Introducing good practices ensuring access to education for migrant students
- Beyond the recognition of the legal status of migrants, defining a coherent legal system to ensure that every migrant can fulfill their right to education;
- In order to facilitate access to education, fostering specific programs and support for migrants who do not speak the official language as well as collaborative programs between the private sector, NGOs and local authorities to improve the provision of education for migrant students. Targeted interventions to fight xenophobia and racism should also be promoted.
Fostering the role of diaspora organizations and remittances
- Stressing in the final communiqué the importance of diasporas for development and humanitarian action, also highlighting the importance of migrant integration in host countries, and the facilitation of circular migration as a way of transferring skills and experiences. The G20 should underline the importance of initiatives that engage and connect diasporas and their organizations to policymakers, the business community, and other private actors;
- Deepening the collaboration of the G20 with the G7, relevant international organizations and other stakeholders to further reduce the cost of sending remittances, better regulate the remittances markets, and ensure more competition among service providers. The G20 may also undertake new initiatives in collaboration with origin countries to further mobilize diasporas’ savings (for instance through “diaspora bonds”).

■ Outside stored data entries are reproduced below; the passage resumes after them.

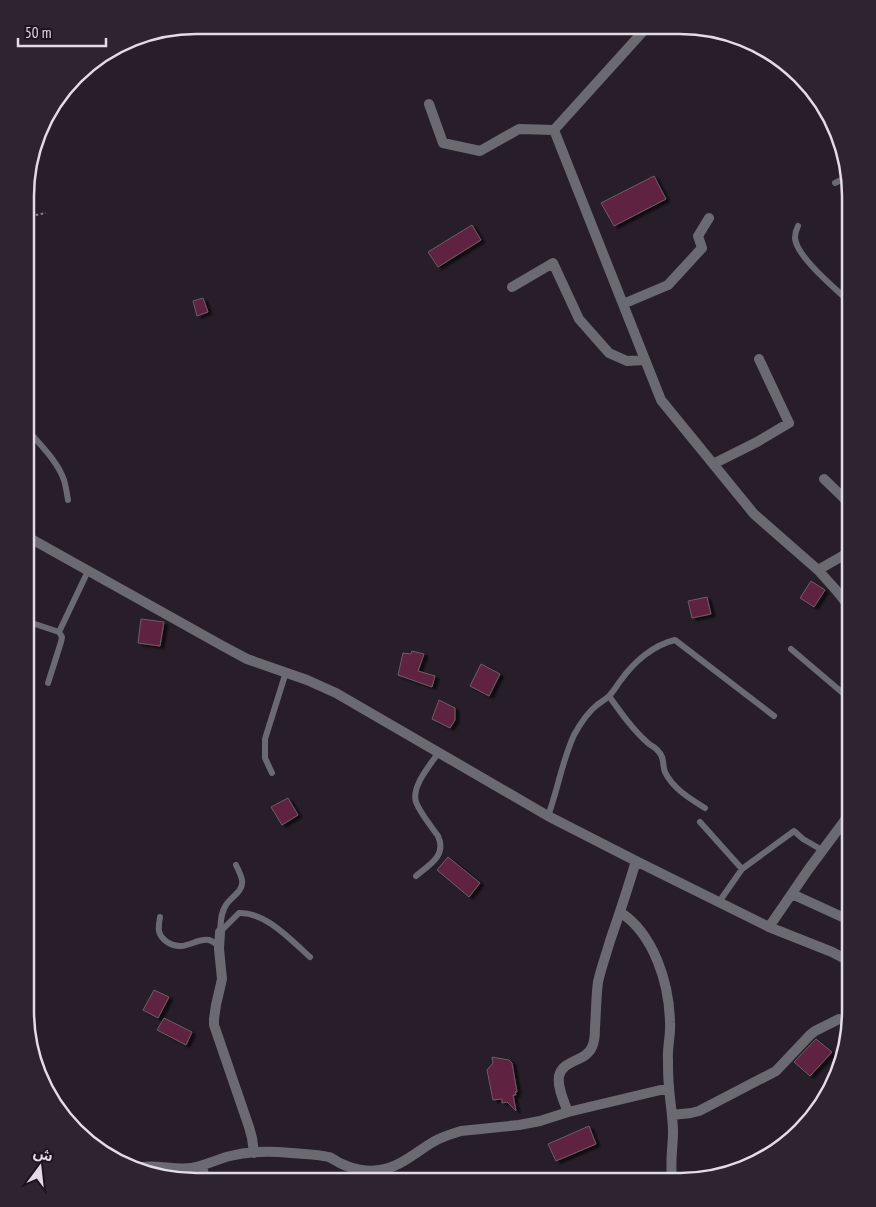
<svg xmlns="http://www.w3.org/2000/svg" width="876" height="1207" viewBox="0 0 876 1207" font-family="'PT Sans Narrow','Noto Sans Arabic',sans-serif">
	<style>
		.building { fill: #5e2241; stroke: #6f5d64; filter: url(#shadow) }
		.lines { fill: none; stroke-linecap: round; stroke-linejoin: round }
		.path { stroke: #89818a; stroke-width: 2; stroke-dasharray: 2.5 2.5; stroke-linecap: butt }
		.service { stroke: #6b6a71; stroke-width: 6 }
		.minor { stroke: #6b6a71; stroke-width: 10 }
		.rim { fill: none; stroke: #e3dce4; stroke-width: 2.5 }
	</style>
	<defs>
		<filter id="shadow"><feDropShadow dx="4" dy="2.5" stdDeviation="1" flood-color="#0009"/></filter>
	</defs>
	<rect width="100%" height="100%" fill="#271e29"/>
	<path class="building" d="M654 176 666 199 614 226 601 203Z
		M472 225 481 240 438 267 428 252Z
		M203 298 208 312 197 316 193 301Z
		M811 581 825 590 814 607 800 598Z
		M707 597 711 614 692 618 688 601Z
		M141 619 164 622 160 646 138 643Z
		M412 651 424 654 418 671 435 676 432 687 398 675 403 653 411 654Z
		M481 664 500 674 489 696 470 686Z
		M439 700 455 708V720L450 728 432 719Z
		M288 798 298 815 282 825 271 807Z
		M448 857 480 883 469 897 437 870Z
		M154 990 169 997 158 1018 143 1010Z
		M164 1018 192 1032 186 1045 157 1030Z
		M816 1039 832 1052 810 1076 794 1062Z
		M492 1057 509 1060 512 1063 517 1092H515L516 1095H513L516 1111 507 1102 502 1103V1099L493 1100 487 1070 493 1063Z
		M589 1126 596 1144 556 1161 548 1144Z"/>
	<g class="lines">
		<path class="path" d="M154 40 156 32
			M26 217 46 213"/>
		<path class="service" d="M835 183 847 177
			M798 226C796 230 795 234 795 238 796 255 830 284 843 296L851 287
			M26 428C39 444 57 460 64 480 66 487 67 494 68 500
			M26 560 35 541
			M26 621 59 632
			M791 649 851 700
			M48 683 61 642 62 637 59 632 88 571
			M609 696C621 713 633 730 649 744 652 746 656 748 658 751 665 757 662 765 665 772 673 789 691 799 705 808
			M272 773 265 758V739L286 672
			M548 816C558 789 562 761 574 735 580 724 587 713 597 705 601 702 606 699 609 696 614 691 617 685 621 680 634 662 653 645 675 640L774 716
			M700 822 742 869
			M416 876C429 865 447 856 438 836 431 826 420 813 416 802 411 786 431 764 439 752
			M719 902 742 869 794 831 803 839 822 850
			M160 917C158 928 157 935 167 942 184 953 194 938 209 940 213 941 216 944 219 946
			M220 932 239 913C266 912 291 940 310 957
			M220 932C221 923 220 914 226 905 231 897 244 891 242 880 241 875 238 869 236 865"/>
		<path class="minor" d="M429 104 443 143 480 151 519 129 554 130 648 26
			M554 130 661 400 754 514 818 570 836 590 851 609
			M512 287 553 263 579 319 609 353 627 361 645 360
			M623 304 668 285 702 248 698 236 709 218
			M713 464 757 442 789 423 759 359
			M824 479 851 505
			M26 536 221 645 247 659 307 680 336 693 548 816 636 861 769 927 832 952 851 962
			M818 570 851 551
			M792 894 851 921
			M620 912C654 934 669 983 670 1022 671 1035 667 1047 668 1060 668 1069 668 1078 669 1087 670 1102 673 1117 673 1132 673 1148 669 1167 673 1182
			M769 927 808 870 851 812
			M220 932 219 949 222 979 216 1005 214 1019V1025L249 1127 252 1138 254 1153
			M568 1112C564 1102 557 1087 559 1076 563 1059 586 1062 592 1047 595 1041 595 1034 595 1028 596 1013 596 997 598 982 601 968 606 955 610 941 619 915 628 888 636 861
			M672 1115 691 1113 699 1111 776 1071 810 1035 815 1031 839 1019
			M202 1166 204 1174 208 1181
			M142 1167C158 1165 175 1170 191 1168 205 1166 217 1159 230 1156 249 1151 272 1151 291 1153 303 1154 317 1154 329 1157 334 1159 337 1162 342 1164 352 1169 368 1172 379 1170 399 1168 416 1152 433 1142 441 1137 451 1134 461 1131L519 1125 540 1121 568 1112 669 1088"/>
	</g>
	<path d="M0 0H876V1207H0ZM196 34H680A162 162 0 0 1 842 196V1011A162 162 0 0 1 680 1173H196A162 162 0 0 1 34 1011V196A162 162 0 0 1 196 34Z" fill="#2d242f" fill-rule="evenodd"/>
	<path class="rim" d="M196 34H680A162 162 0 0 1 842 196V1011A162 162 0 0 1 680 1173H196A162 162 0 0 1 34 1011V196A162 162 0 0 1 196 34Z"/>
	<g transform="translate(40 1167) rotate(15)" stroke="#1d141f" stroke-width="4" paint-order="stroke">
	<path d="M0-4L9 19L0 12L-9 19Z" fill="#e3dce4"/>
	<text y="-8" font-size="14" font-weight="bold" text-anchor="middle" fill="#e3dce4">ش</text>
	</g>
	<path d="M18 38v8h88v-8" fill="none" stroke="#e3dce4" stroke-width="2.5"/>
	<text x="25" y="38" font-size="15" fill="#e3dce4" stroke="#1d141f" stroke-width="4" paint-order="stroke">50 m</text>
</svg>
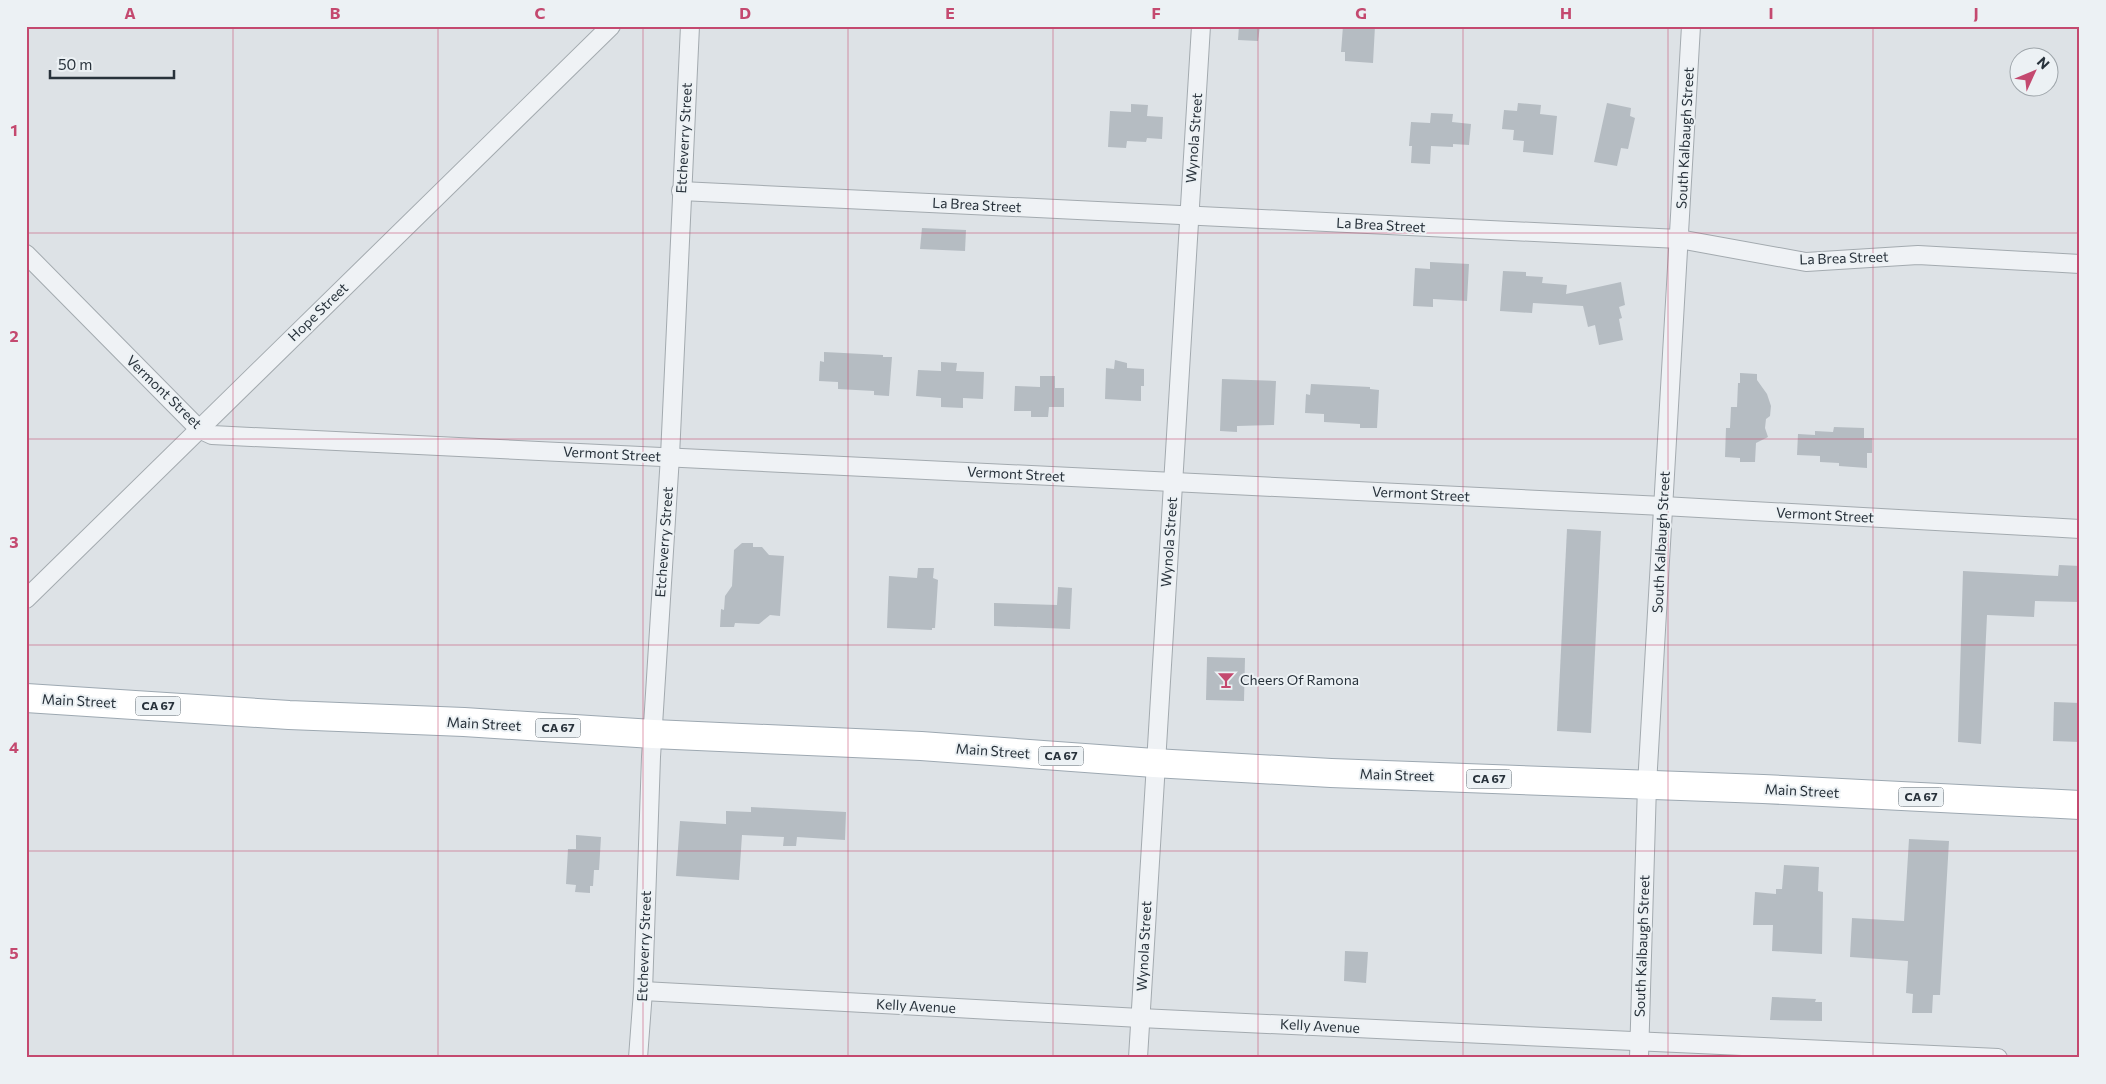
<svg xmlns="http://www.w3.org/2000/svg" width="2106" height="1084" font-family="Commissioner,sans-serif">
	<style>
		.building { fill: #b5bcc2 }
		.lines { fill: none; stroke-linecap: round; stroke-linejoin: round }
		.minor-casing { stroke: #a3aaaf; stroke-width: 20 }
		.primary-casing { stroke: #9da8b1; stroke-width: 30 }
		.minor { stroke: #eff2f5; stroke-width: 18 }
		.primary { stroke: #fff; stroke-width: 28 }
		.grid { fill: none; stroke: #c4496f; stroke-width: 1; stroke-opacity: 0.55 }
		.labels { text-anchor: middle; stroke-width: 4; stroke-linejoin: round; paint-order: stroke }
		.shield { fill: #ecf1f4; stroke: #636b72; stroke-width: 1 }
		.shield-label { font-size: 12px; font-weight: bold; fill: #28323b }
		.street-label { font-size: 14px; fill: #28323b; stroke: #ecf1f4 }
		.poi-label { font-size: 14px; fill: #28323b; stroke: #ecf1f4; text-anchor: start }
		.neatline { fill: none; stroke: #c4496f; stroke-width: 2 }
		.grid-label { font-size: 16px; text-anchor: middle; font-weight: bold; fill: #c4496f }
	</style>
	<rect width="100%" height="100%" fill="#dde2e6"/>
	<g class="building">
		<path d="M1239,26H1260L1258,41L1238,40Z"/>
		<path d="M1343,26H1375L1373,63L1345,61V52H1341Z"/>
		<path d="M1518,103L1541,105L1540,114L1557,116L1553,155L1523,152L1524,141L1513,140L1514,130L1502,129L1504,110L1517,111Z"/>
		<path d="M1607,103L1631,108L1630,116L1635,118L1628,149L1621,148L1617,166L1594,162Z"/>
		<path d="M1131,104L1148,105L1147,116L1163,117L1162,139L1147,138L1146,142L1127,141L1126,148L1108,147L1110,111L1131,112Z"/>
		<path d="M1431,113L1453,114L1452,122L1471,124L1469,145L1453,144V147L1431,146L1430,164L1411,163L1412,146H1409L1411,122L1430,123Z"/>
		<path d="M922,228L966,230L965,251L920,249Z"/>
		<path d="M1430,262L1469,264L1467,301L1433,299V307L1413,306L1415,268L1430,269Z"/>
		<path d="M1503,271L1526,272V276L1543,277L1542,283L1567,285L1566,294L1621,282L1625,305L1619,307L1622,318L1619,319L1623,340L1599,345L1595,325L1588,327L1583,306L1533,303L1532,313L1500,311Z"/>
		<path d="M824,352L883,355V357H892L889,396L874,395V391L838,389V382L819,381L820,361L824,362Z"/>
		<path d="M1115,360L1127,363V368L1144,369V386H1141V401L1105,399L1106,368L1114,369Z"/>
		<path d="M941,362L957,363L956,371L984,372L983,399L963,398V408L941,407V398L916,396L918,370L941,371Z"/>
		<path d="M1740,373L1757,374V380L1767,394L1771,406L1770,416L1766,419L1765,428L1768,437L1756,443L1755,462H1740V458L1725,457L1726,428H1730L1731,407H1737L1738,383H1740Z"/>
		<path d="M1040,376H1055V388H1064V407H1049L1048,417H1031V411H1014L1015,386L1040,387Z"/>
		<path d="M1222,379L1276,381L1274,425L1237,426V432L1220,431Z"/>
		<path d="M1311,384L1370,387V389L1379,390L1377,428H1360V424L1324,422V414L1305,413L1306,394L1310,395Z"/>
		<path d="M1834,427L1864,428V438H1872V453H1867V468L1839,466V463L1820,462V456L1797,455L1798,434L1815,435V431L1833,432Z"/>
		<path d="M1567,529L1601,531L1591,733L1557,731Z"/>
		<path d="M742,543H753V547H762L769,555L784,556L780,616L770,615L759,624L735,623L734,627H720L721,609L724,610L725,596L732,586L734,550Z"/>
		<path d="M2059,565L2080,566V602L2035,601L2034,617L1987,615L1981,744L1958,742L1963,571L2058,576Z"/>
		<path d="M918,568H934L933,578L938,580L935,628H932V630L887,628L889,576L917,578Z"/>
		<path d="M1058,587L1072,588L1070,629L994,626V603L1057,605Z"/>
		<path d="M1207,657L1245,658L1244,701L1206,700Z"/>
		<path d="M2054,702L2080,703V742L2053,741Z"/>
		<path d="M751,807L846,812L845,840L797,837L796,846H783L784,837L742,835L739,880L676,876L680,821L726,824V811L751,812Z"/>
		<path d="M576,835L601,837L599,870H594L593,886H590V893L575,892L576,885L566,884L568,849H576Z"/>
		<path d="M1909,839L1949,841L1940,995H1933L1932,1013H1912L1913,994L1906,993L1908,961L1850,957L1852,918L1904,921Z"/>
		<path d="M1784,865L1819,867L1818,891L1823,892L1822,954L1772,951L1773,925H1753L1755,892L1776,894V889H1782Z"/>
		<path d="M1345,951L1368,952L1366,983L1344,981Z"/>
		<path d="M1772,997L1816,999L1815,1002H1822V1021L1770,1020Z"/>
	</g>
	<g class="lines">
		<g class="minor-casing">
			<g id="minor">
				<path d="M681,191L1679,239L1806,262L1918,255L2080,264"/>
				<path d="M26,254L199,429L212,435L1663,506L2080,529"/>
				<path d="M26,599L611,26"/>
				<path d="M643,991L1140,1018L1998,1058"/>
				<path d="M638,1058L643,991L651,757L670,456L690,26"/>
				<path d="M1138,1058L1201,26"/>
				<path d="M1639,1058L1647,785L1691,26"/>
			</g>
		</g>
		<g class="primary-casing">
			<path id="primary" d="M26,698L289,715L464,722L653,734L921,746L1154,763L1331,773L1763,789L2080,805"/>
		</g>
		<use href="#minor" class="minor"/>
		<use href="#primary" class="primary"/>
	</g>
	<path class="grid" d="M233,26V1058M438,26V1058M643,26V1058M848,26V1058M1053,26V1058M1258,26V1058M1463,26V1058M1668,26V1058M1873,26V1058M26,233H2080M26,439H2080M26,645H2080M26,851H2080"/>
	<defs>
		<g id="bar-bare" transform="scale(1.35)"><path d="M-6-5H6L.8 .8V4.5H3.5V6h-7V4.5H-.8V.8Z" fill="#c4496f" stroke="#ecf1f4" stroke-width="2.5" paint-order="stroke"/></g>
	</defs>
	<g fill-rule="evenodd">
		<use href="#bar-bare" x="1226" y="680"/>
	</g>
	<g class="labels">
		<g class="shield">
			<rect x="135.5" y="696.5" width="45" height="19" rx="4"/>
			<rect x="535.5" y="718.5" width="45" height="19" rx="4"/>
			<rect x="1038.5" y="746.5" width="45" height="19" rx="4"/>
			<rect x="1466.5" y="769.5" width="45" height="19" rx="4"/>
			<rect x="1898.5" y="787.5" width="45" height="19" rx="4"/>
		</g>
		<g class="shield-label">
			<text x="158" y="710">CA 67</text>
			<text x="558" y="732">CA 67</text>
			<text x="1061" y="760">CA 67</text>
			<text x="1489" y="783">CA 67</text>
			<text x="1921" y="801">CA 67</text>
		</g>
		<g class="street-label">
			<text transform="translate(684 138) rotate(-87)" y="5">Etcheverry Street</text>
			<text transform="translate(1194 138) rotate(-86)" y="5">Wynola Street</text>
			<text transform="translate(1685 138) rotate(-87)" y="5">South Kalbaugh Street</text>
			<text transform="translate(977 205) rotate(3)" y="5">La Brea Street</text>
			<text transform="translate(1381 225) rotate(3)" y="5">La Brea Street</text>
			<text transform="translate(1844 258) rotate(-2)" y="5">La Brea Street</text>
			<text transform="translate(318 312) rotate(-44)" y="5">Hope Street</text>
			<text transform="translate(164 392) rotate(44)" y="5">Vermont Street</text>
			<text transform="translate(612 454) rotate(3)" y="5">Vermont Street</text>
			<text transform="translate(1016 474) rotate(3)" y="5">Vermont Street</text>
			<text transform="translate(1421 494) rotate(3)" y="5">Vermont Street</text>
			<text transform="translate(1825 515) rotate(3)" y="5">Vermont Street</text>
			<text transform="translate(664 542) rotate(-86)" y="5">Etcheverry Street</text>
			<text transform="translate(1169 542) rotate(-86)" y="5">Wynola Street</text>
			<text transform="translate(1661 542) rotate(-87)" y="5">South Kalbaugh Street</text>
			<text transform="translate(79 701) rotate(3)" y="5">Main Street</text>
			<text transform="translate(484 724) rotate(3)" y="5">Main Street</text>
			<text transform="translate(993 751) rotate(4)" y="5">Main Street</text>
			<text transform="translate(1397 775) rotate(2)" y="5">Main Street</text>
			<text transform="translate(1802 791) rotate(3)" y="5">Main Street</text>
			<text transform="translate(644 946) rotate(-88)" y="5">Etcheverry Street</text>
			<text transform="translate(1144 946) rotate(-87)" y="5">Wynola Street</text>
			<text transform="translate(1642 946) rotate(-88)" y="5">South Kalbaugh Street</text>
			<text transform="translate(916 1006) rotate(3)" y="5">Kelly Avenue</text>
			<text transform="translate(1320 1026) rotate(3)" y="5">Kelly Avenue</text>
		</g>
		<g class="poi-label">
			<text x="1240" y="685">Cheers Of Ramona</text>
		</g>
	</g>
	<rect width="2106" height="1084" fill="none" stroke="#ecf1f4" stroke-width="55"/>
	<g transform="translate(2034 72) rotate(46)"><circle r="24" fill="#ecf1f4" stroke="#9ea5aa"/>
	<path d="M0-4L9 19L0 12L-9 19Z" fill="#c4496f"/>
	<text y="-8" font-size="14" font-weight="bold" text-anchor="middle" fill="#28323b">N</text>
	</g>
	<path d="M50 70v8h124v-8" fill="none" stroke="#28323b" stroke-width="2.5"/>
	<text x="58" y="70" font-size="15" fill="#28323b" stroke="#ecf1f4" stroke-width="4" paint-order="stroke">50 m</text>
	<rect x="28" y="28" width="2050" height="1028" class="neatline"/>
	<g class="grid-label">
		<text x="130" y="19">A</text>
		<text x="335" y="19">B</text>
		<text x="540" y="19">C</text>
		<text x="745" y="19">D</text>
		<text x="950" y="19">E</text>
		<text x="1156" y="19">F</text>
		<text x="1361" y="19">G</text>
		<text x="1566" y="19">H</text>
		<text x="1771" y="19">I</text>
		<text x="1976" y="19">J</text>
		<text x="14" y="136">1</text>
		<text x="14" y="342">2</text>
		<text x="14" y="548">3</text>
		<text x="14" y="753">4</text>
		<text x="14" y="959">5</text>
	</g>
</svg>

Supporting return migration networks as key elements of post-pandemic development strategies
- Supporting the role of return migrants’ networks and making them a building bloc of the post-pandemic development strategy in origin countries, in light of the increasing return migration and the challenges posed by the disruption of supply chains due to the pandemic. Institutions should help mobilize the financial capital accumulated through remittances flows, the human capital developed through experience and training abroad; and the social capital through kin networks in the origin countries.